Enfin, le recul du multilatéralisme n’est peut-être pas une fatalité. Aux Etats-Unis, si le retour progressif à l’isolationnisme peut être analysé comme une tendance de moyen terme depuis l’appel de Barack Obama en 2015 à « en finir avec les guerres sans fin » (‘end endless wars’), on peut raisonnablement penser qu’une part importante du retrait actuel des Etats-Unis est dû à la volonté politique du président Donald Trump. Une présidence démocrate, a fortiori sous le leadership d’un homme qui a été pendant huit ans l’artisan de la politique étrangère de Barack Obama, ne violenterait pas si intensément nos instances multilatérales. Joe Biden a d’ailleurs déjà annoncé que les Etats-Unis reviendraient dans l’Accord de Paris s’il était élu.

On peut alors lire le soutien au multilatéralisme (ou sa critique) comme un acte politique à part entière, à rebours du consensus transpartisan qu’il représentait il y a encore quelques années. Face à cela, comment évolue l’Union européenne ?

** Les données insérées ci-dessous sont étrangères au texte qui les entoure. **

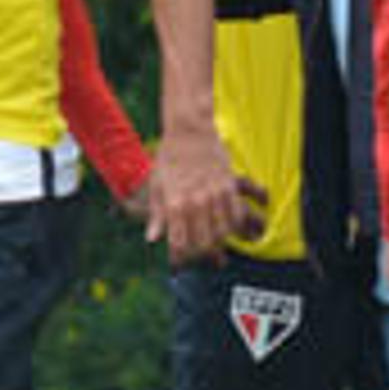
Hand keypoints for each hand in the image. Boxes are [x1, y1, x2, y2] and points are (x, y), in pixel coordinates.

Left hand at [135, 129, 253, 265]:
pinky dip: (233, 225)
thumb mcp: (157, 186)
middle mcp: (195, 201)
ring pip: (222, 232)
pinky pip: (236, 214)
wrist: (190, 130)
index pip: (179, 243)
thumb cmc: (169, 158)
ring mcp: (214, 194)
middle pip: (203, 243)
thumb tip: (152, 239)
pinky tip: (226, 225)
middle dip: (200, 253)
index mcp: (174, 203)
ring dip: (217, 241)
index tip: (178, 259)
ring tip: (211, 240)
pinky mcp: (229, 186)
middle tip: (196, 251)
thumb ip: (157, 215)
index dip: (179, 257)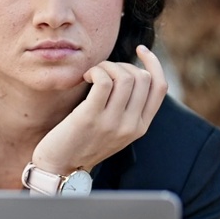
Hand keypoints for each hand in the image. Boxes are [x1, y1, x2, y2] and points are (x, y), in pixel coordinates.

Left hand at [32, 45, 168, 173]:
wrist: (59, 168)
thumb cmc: (83, 142)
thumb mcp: (114, 129)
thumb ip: (127, 108)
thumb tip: (129, 73)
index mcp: (141, 127)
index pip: (160, 87)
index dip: (153, 63)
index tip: (141, 50)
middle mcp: (131, 125)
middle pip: (142, 78)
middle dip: (123, 65)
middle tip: (103, 71)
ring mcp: (112, 122)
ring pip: (125, 76)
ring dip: (107, 66)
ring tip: (94, 74)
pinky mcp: (91, 117)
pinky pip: (104, 80)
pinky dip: (96, 71)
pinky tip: (86, 78)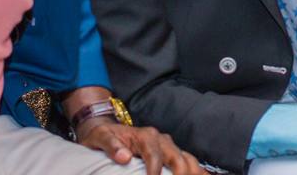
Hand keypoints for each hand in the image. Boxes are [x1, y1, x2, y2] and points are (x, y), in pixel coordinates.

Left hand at [78, 119, 204, 174]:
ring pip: (186, 159)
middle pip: (177, 156)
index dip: (155, 170)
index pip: (154, 155)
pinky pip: (186, 161)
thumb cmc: (103, 134)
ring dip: (193, 172)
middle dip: (180, 173)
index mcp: (145, 135)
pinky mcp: (170, 153)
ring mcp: (168, 146)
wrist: (105, 127)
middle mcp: (161, 139)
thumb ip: (111, 145)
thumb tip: (124, 157)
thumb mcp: (100, 137)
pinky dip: (196, 170)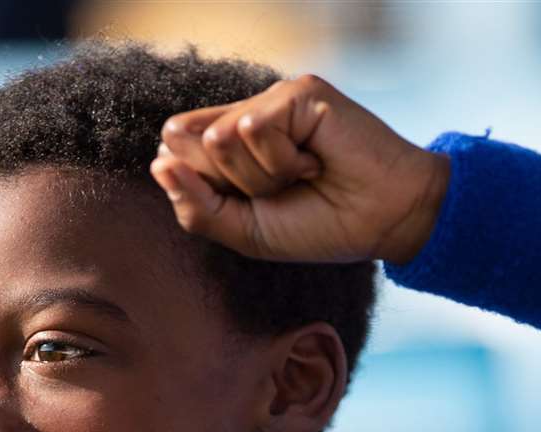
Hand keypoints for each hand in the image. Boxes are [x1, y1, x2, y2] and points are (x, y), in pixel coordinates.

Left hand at [149, 74, 448, 264]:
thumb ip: (195, 205)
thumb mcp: (244, 231)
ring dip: (261, 176)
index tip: (250, 205)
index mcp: (226, 149)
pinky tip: (316, 160)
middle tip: (279, 191)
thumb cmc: (319, 226)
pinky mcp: (295, 92)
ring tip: (302, 175)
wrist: (382, 222)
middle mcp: (243, 118)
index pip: (170, 154)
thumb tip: (158, 163)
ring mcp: (269, 102)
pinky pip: (252, 128)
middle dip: (230, 185)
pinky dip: (283, 161)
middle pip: (184, 142)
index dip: (198, 188)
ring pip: (219, 139)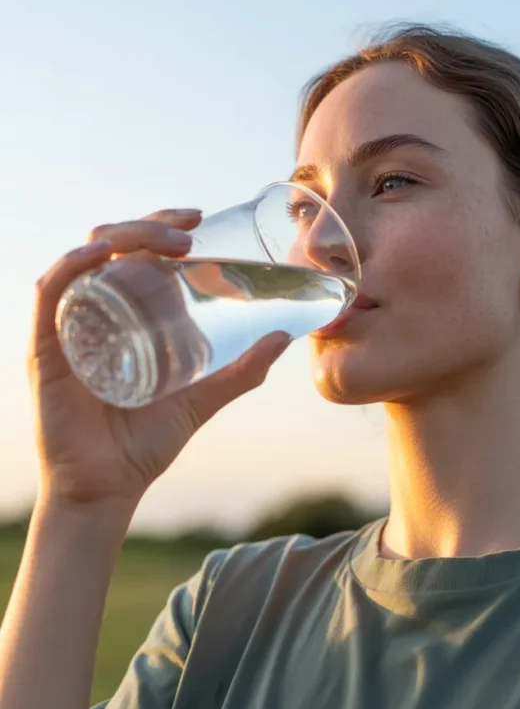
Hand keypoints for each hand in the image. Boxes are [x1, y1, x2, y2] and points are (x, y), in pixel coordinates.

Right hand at [28, 208, 289, 534]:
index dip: (161, 227)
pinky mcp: (45, 348)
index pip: (135, 254)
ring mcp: (67, 327)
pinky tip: (101, 254)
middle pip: (111, 245)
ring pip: (84, 258)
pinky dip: (72, 266)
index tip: (199, 219)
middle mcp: (92, 312)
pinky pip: (50, 293)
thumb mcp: (201, 399)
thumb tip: (285, 337)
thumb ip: (240, 372)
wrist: (107, 489)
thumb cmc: (144, 446)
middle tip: (192, 230)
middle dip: (150, 227)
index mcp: (123, 316)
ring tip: (169, 243)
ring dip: (123, 237)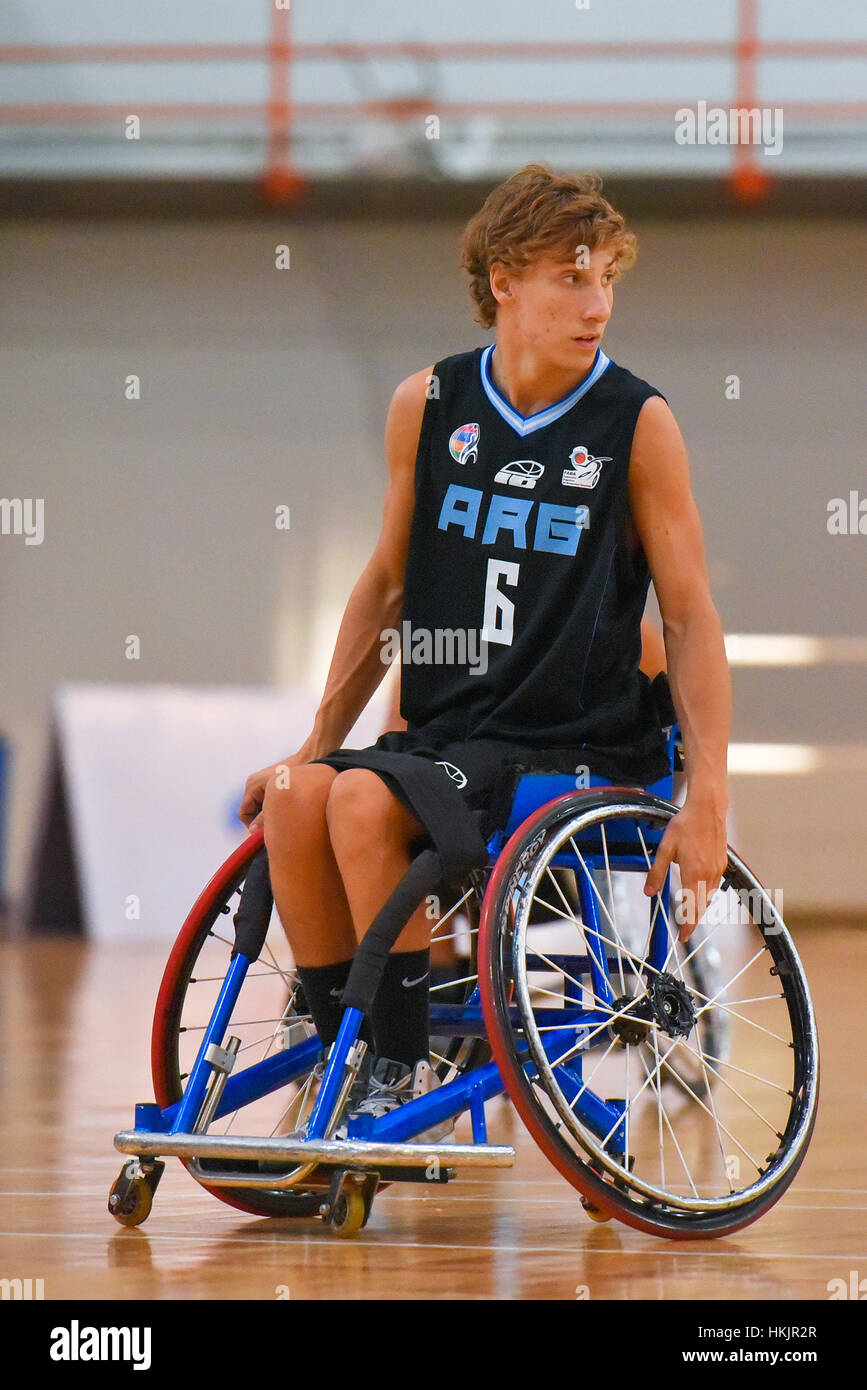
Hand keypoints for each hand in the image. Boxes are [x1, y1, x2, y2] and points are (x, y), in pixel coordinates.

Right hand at [238, 752, 305, 831]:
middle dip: (262, 821)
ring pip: (262, 808)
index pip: (243, 814)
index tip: (266, 834)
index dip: (252, 826)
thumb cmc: (297, 775)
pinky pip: (270, 802)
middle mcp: (254, 784)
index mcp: (252, 785)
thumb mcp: (279, 798)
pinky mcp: (273, 785)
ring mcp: (263, 784)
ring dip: (271, 815)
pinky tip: (290, 812)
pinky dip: (277, 809)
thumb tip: (253, 832)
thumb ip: (266, 817)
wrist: (313, 758)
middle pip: (252, 812)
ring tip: (285, 820)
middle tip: (278, 829)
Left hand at [642, 794, 727, 942]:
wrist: (707, 809)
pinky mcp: (722, 864)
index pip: (692, 908)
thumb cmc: (685, 825)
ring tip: (689, 914)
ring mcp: (718, 869)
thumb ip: (657, 872)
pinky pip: (715, 886)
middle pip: (703, 907)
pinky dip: (706, 894)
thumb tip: (649, 893)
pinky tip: (698, 892)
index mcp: (694, 873)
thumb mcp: (665, 849)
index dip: (688, 926)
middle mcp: (709, 875)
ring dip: (700, 908)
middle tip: (684, 930)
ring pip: (709, 897)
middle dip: (694, 921)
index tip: (683, 938)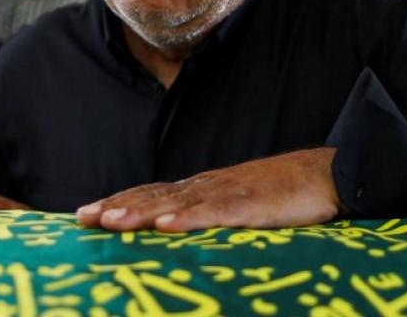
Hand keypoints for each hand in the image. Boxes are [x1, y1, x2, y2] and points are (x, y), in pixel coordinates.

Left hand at [76, 148, 341, 231]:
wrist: (324, 175)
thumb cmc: (276, 195)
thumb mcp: (230, 206)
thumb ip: (199, 215)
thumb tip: (165, 230)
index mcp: (197, 189)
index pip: (147, 194)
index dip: (115, 203)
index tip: (82, 216)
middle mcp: (204, 187)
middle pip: (152, 196)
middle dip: (115, 207)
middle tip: (83, 218)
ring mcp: (226, 194)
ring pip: (175, 203)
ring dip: (141, 211)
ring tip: (112, 222)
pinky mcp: (252, 205)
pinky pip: (217, 212)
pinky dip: (190, 218)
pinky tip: (167, 224)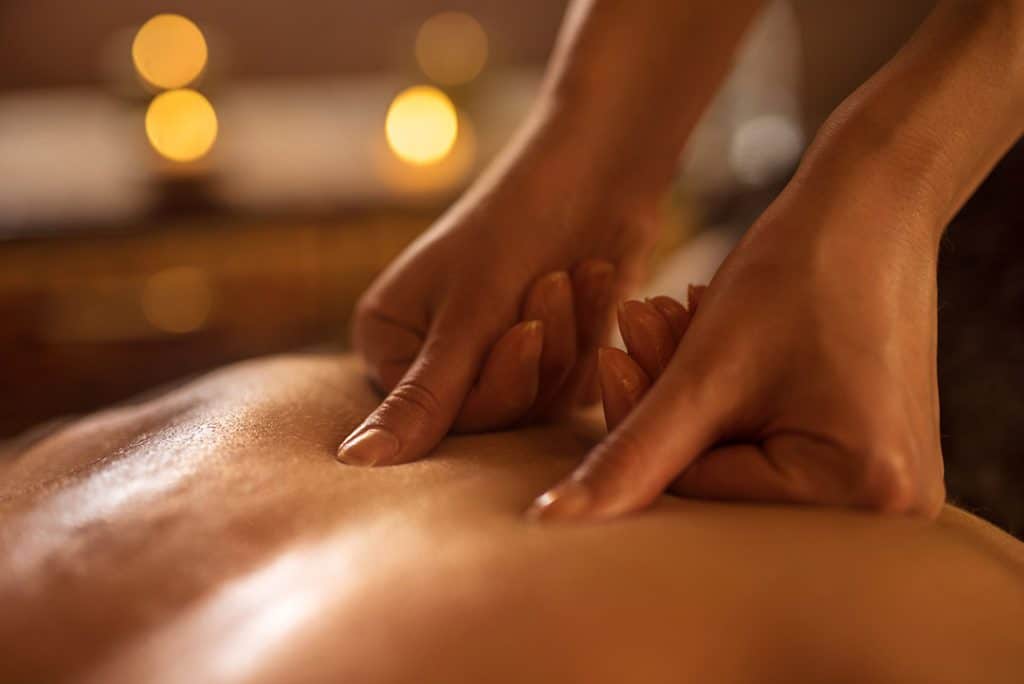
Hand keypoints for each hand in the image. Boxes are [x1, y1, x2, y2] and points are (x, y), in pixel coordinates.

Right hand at [337, 124, 659, 465]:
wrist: (599, 166)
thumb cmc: (519, 225)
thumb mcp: (468, 314)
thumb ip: (421, 399)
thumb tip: (357, 464)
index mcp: (388, 341)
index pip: (439, 418)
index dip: (496, 384)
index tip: (525, 329)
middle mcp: (432, 356)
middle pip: (490, 417)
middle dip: (537, 357)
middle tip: (551, 283)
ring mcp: (488, 355)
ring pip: (536, 405)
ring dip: (568, 341)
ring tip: (572, 272)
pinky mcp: (543, 355)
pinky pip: (571, 388)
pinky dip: (588, 338)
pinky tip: (592, 280)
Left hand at [530, 204, 947, 520]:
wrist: (875, 206)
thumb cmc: (800, 271)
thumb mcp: (706, 371)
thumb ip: (631, 454)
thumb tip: (555, 520)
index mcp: (860, 494)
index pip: (703, 492)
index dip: (641, 430)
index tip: (608, 358)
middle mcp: (892, 511)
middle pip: (728, 481)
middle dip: (670, 408)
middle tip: (634, 328)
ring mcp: (889, 484)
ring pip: (746, 457)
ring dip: (695, 395)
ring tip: (668, 318)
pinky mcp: (875, 455)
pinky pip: (778, 442)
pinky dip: (733, 397)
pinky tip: (711, 337)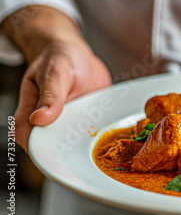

Plaidoyer pour une 'Commission géopolitique'

La diplomatie européenne cherche à s’affirmer comme une véritable puissance au service de la méthode multilatérale. Cela commence par une affirmation de son modèle démocratique, concurrencé par des alternatives autoritaires à travers la planète entière, entre la montée du nationalo-populisme, les ingérences étrangères, et l’affaissement plus général de l’idéal de la démocratie représentative.

Pour réussir à défendre la méthode multilatérale, la diplomatie européenne devra davantage inclure les pays dits du Sud. Cette dénomination générique a souvent conduit à enfermer ces pays dans un tout uniforme, à l’écart des grands pôles d’influence géopolitique. Mieux prendre en compte leurs spécificités permettrait à l’UE de mieux inclure ses partenaires dans les instances multilatérales actuelles et de renforcer son influence face à l’appareil diplomatique chinois.

En particulier, cela passe par une rénovation des liens entre l’Afrique et l’Europe. La crise du COVID, au cours de laquelle la France et le Sénégal ont conjointement plaidé pour un rééchelonnement des dettes publiques africaines pour éviter de se retrouver sous le joug financier de Pékin, a démontré qu’une aire de coopération était possible.

Et pour porter le flambeau multilatéral avec plus de force, l’Union européenne devra sans doute aussi simplifier sa gouvernance. La règle de l’unanimité systématique sur les sujets de politique extérieure freine encore les coalitions politiques plus volontaristes. Au fond, pour défendre le multilatéralisme, l’UE aura besoin d’être un peu moins multilatérale et un peu plus politique.